Susanna Allmis-Hiergeist
Das Federkleid der Vögel und die pigmentierten Flügel der Schmetterlinge leuchten in vielen faszinierenden Farben. Öffnen sich die Sammlungen des Museums Alexander Koenig, ist hierin eine Vielzahl von beeindruckenden Objekten zu bestaunen.

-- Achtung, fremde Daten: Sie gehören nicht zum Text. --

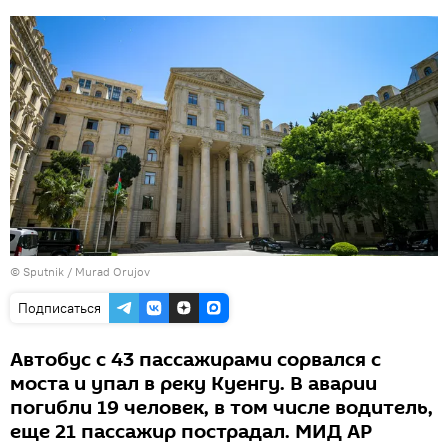
©
Sputnik / Murad Orujov
Подписаться
Автобус с 43 пассажирами сорвался с
моста и упал в реку Куенгу. В аварии
погибли 19 человек, в том числе водитель,
еще 21 пассажир пострадал. МИД АР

Ebenfalls farbenfroh geht es neuerdings in der Unterführung des DB-Haltepunkts UN Campus zu. Dort haben Kai Niederhausen und Roman de Laporte (Semor & Jack Lack) ein Fassadenkunstwerk geschaffen, das sich dem Artensterben und der bedrohten Insektenwelt widmet. Besonders ins Auge sticht der im Jahr 2021 zum Schmetterling des Jahres gekürte Braune Bär (Arctia caja). Seine dunkelbraun, mit einem großmaschigen weißen Muster gefärbten Vorderflügel lassen sich blitzschnell öffnen. Bei Gefahr zeigt er so seine roten Hinterflügel, erschreckt seine Feinde wie Vögel und Fledermäuse und kann selbst entkommen. Während der Falter in Europa, Asien und Nordamerika häufig vorkommt, ist sein Bestand in Deutschland gefährdet. Lichtverschmutzung spielt dabei eine große Rolle. Doch davon später mehr.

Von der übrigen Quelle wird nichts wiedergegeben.